On Tuesday, 29 March 2022 at 12:06:54 UTC, deadalnix wrote:
>No, I picked the exact same toolchain on purpose so that the approach themselves can be compared.
both of the example above you THE EXACT SAME toolchain, the only different is the approach to 128 bits integers in the frontend.
To me it looked like you did a C++ vs D somewhere in the way. But instead you're just doing the backend calls.
Also speaks of a bunch of my own inexperience in the deeper matters, and why i usually abstain from a number of these conversations I'm not well versed in.
>The CPU has a lot of instructions to help handle large integers. When you let the backend do its magic, it can leverage them. When you instead give it good old small integers code and it has to infer the meaning from it and reconstruct the large integers ops you meant to be doing and optimize that, you introduce so many failure point that it's practically impossible to get a competitive result.
Reminded of reading of specific ways you had to write bswap in C/C++ for GCC to recognize it and reduce it to a single instruction without getting into ASM, while still working with architectures that didn't have that specific instruction.
>There is no correctness vs speed here, both code are correct.
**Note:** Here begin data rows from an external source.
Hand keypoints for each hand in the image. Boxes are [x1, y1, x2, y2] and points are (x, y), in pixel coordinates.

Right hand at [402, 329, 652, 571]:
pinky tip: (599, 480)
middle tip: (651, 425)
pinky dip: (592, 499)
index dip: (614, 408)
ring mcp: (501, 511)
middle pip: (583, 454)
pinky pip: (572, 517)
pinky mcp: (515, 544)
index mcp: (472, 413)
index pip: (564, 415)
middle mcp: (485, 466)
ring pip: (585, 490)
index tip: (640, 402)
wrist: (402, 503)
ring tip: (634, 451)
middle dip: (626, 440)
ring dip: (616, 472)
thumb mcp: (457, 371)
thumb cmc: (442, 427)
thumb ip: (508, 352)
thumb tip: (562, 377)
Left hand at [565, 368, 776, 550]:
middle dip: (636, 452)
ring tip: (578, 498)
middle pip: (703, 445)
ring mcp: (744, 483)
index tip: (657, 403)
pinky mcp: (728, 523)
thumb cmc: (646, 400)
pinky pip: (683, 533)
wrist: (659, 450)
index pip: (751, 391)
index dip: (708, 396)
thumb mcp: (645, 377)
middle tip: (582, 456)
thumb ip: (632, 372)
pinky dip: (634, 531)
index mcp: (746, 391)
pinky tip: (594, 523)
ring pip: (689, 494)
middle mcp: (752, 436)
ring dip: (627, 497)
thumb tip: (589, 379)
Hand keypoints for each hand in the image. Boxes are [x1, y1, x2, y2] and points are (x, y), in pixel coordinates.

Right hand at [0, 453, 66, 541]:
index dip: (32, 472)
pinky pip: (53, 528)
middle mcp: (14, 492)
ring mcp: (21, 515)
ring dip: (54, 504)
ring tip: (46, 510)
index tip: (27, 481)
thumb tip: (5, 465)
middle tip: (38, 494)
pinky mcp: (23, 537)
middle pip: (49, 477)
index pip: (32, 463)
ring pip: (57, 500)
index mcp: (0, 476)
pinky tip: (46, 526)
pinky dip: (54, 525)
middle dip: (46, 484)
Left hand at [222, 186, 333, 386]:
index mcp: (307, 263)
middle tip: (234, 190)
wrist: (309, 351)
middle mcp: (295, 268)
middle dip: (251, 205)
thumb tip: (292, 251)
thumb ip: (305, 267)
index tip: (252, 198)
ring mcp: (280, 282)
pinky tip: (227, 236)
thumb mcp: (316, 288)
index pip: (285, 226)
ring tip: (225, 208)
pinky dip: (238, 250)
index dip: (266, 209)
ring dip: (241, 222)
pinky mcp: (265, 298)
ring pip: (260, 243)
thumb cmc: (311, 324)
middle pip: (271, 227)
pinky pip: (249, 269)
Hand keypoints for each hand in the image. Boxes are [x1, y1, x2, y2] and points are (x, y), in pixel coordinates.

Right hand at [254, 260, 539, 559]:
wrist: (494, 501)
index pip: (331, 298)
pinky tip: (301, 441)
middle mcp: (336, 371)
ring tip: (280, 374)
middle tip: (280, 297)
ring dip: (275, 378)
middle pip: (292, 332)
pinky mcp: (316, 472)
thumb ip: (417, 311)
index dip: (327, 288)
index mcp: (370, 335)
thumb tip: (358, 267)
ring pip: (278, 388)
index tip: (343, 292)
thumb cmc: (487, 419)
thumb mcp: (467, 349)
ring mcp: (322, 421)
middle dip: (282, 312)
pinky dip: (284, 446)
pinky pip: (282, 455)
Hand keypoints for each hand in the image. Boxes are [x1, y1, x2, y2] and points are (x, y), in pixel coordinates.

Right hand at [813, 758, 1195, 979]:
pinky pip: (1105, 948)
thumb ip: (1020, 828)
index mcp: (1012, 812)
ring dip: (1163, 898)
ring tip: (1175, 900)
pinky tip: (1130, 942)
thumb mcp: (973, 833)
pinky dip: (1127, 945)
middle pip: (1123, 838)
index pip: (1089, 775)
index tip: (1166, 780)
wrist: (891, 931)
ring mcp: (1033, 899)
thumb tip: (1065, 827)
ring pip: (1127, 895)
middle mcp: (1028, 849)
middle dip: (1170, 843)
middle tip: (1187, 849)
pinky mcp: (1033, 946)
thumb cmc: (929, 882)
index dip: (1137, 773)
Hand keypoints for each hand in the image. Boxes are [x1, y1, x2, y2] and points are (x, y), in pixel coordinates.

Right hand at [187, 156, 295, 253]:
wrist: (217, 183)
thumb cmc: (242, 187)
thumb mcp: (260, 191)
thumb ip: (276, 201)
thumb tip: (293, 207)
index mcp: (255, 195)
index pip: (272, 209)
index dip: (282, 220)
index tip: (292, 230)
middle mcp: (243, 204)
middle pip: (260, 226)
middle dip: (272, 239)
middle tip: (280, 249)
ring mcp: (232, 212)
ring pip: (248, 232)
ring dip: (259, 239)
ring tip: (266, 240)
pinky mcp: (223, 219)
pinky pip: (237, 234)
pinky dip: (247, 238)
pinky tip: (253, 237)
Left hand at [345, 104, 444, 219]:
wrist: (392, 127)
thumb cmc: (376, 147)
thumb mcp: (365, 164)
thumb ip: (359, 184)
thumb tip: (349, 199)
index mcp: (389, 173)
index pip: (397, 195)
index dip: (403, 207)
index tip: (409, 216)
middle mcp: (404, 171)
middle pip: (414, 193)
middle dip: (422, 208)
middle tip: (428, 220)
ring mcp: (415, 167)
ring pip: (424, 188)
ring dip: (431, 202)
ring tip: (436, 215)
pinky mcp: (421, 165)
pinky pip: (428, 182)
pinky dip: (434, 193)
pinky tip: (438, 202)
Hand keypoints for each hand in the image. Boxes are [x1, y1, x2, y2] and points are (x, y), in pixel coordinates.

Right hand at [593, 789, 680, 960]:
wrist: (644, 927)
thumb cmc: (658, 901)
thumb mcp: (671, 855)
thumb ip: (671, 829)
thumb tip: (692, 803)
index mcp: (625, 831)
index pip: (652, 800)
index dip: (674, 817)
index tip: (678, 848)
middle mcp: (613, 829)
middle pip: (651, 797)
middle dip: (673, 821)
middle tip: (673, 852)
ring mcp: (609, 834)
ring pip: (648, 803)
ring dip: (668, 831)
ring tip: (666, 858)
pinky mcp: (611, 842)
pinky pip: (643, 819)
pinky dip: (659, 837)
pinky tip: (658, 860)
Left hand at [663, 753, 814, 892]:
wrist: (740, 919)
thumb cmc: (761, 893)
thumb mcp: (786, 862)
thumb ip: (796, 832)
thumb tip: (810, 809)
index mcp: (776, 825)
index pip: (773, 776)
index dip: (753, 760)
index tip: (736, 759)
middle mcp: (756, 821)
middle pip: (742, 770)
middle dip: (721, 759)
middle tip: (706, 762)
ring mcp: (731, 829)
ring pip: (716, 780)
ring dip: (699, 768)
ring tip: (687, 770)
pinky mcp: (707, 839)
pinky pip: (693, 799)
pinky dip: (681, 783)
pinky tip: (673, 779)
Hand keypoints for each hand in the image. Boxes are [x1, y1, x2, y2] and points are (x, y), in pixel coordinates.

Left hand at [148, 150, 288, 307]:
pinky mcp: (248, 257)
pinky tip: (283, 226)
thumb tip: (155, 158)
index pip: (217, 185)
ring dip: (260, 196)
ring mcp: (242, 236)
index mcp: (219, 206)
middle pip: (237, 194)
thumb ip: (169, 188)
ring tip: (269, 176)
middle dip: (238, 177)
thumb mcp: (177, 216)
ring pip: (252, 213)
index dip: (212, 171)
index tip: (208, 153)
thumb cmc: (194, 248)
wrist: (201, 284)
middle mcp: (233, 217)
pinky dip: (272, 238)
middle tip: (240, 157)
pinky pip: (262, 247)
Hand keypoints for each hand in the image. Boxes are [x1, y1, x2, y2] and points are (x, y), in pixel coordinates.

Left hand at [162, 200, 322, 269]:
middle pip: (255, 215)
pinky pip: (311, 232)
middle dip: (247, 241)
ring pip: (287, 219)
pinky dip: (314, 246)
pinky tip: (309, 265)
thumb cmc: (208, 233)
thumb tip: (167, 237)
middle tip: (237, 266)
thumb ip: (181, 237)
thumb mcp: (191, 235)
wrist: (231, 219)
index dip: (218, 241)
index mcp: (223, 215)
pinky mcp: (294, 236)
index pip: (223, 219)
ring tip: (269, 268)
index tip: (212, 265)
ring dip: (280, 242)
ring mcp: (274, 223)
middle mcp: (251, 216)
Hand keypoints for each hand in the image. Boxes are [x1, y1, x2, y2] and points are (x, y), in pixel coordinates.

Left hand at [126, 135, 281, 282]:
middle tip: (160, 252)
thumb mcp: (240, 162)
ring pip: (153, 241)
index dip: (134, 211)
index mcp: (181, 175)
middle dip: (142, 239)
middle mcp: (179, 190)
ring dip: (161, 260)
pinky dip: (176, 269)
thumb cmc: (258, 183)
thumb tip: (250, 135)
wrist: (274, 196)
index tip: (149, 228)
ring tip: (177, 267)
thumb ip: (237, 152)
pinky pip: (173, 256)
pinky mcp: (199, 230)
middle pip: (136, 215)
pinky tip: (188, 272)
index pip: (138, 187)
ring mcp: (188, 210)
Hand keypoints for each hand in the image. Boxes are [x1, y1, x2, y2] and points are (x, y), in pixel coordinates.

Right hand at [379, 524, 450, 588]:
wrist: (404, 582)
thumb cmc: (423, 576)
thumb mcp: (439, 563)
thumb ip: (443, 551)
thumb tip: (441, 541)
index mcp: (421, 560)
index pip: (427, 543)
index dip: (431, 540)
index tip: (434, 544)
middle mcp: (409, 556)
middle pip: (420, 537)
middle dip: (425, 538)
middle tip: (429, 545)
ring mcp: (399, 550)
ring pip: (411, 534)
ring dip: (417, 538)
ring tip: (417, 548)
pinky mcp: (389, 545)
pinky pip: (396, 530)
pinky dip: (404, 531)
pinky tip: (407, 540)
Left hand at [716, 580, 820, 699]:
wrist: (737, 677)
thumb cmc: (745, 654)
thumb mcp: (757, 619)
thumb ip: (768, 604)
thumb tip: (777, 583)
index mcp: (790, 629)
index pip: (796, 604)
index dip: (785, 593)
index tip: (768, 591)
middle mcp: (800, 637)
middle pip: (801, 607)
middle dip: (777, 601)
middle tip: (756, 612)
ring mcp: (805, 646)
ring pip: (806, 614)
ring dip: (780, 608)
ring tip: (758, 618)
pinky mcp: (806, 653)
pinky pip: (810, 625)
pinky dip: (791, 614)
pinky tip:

One is going to be significantly faster, but, in addition, one is going to optimize better with it surroundings, so what you'll see in practice is an even wider gap that what is presented above.
Still that example does suggest I'd get a bit of a boost by manually writing the 128bit multiply manually which would cut out overhead and a loop that's unneeded. Probably get similar results with a divide (with long or smaller divisor). Course those are rather case specific.
I wouldn't look forward to re-writing the same code for all the different compilers back ends though.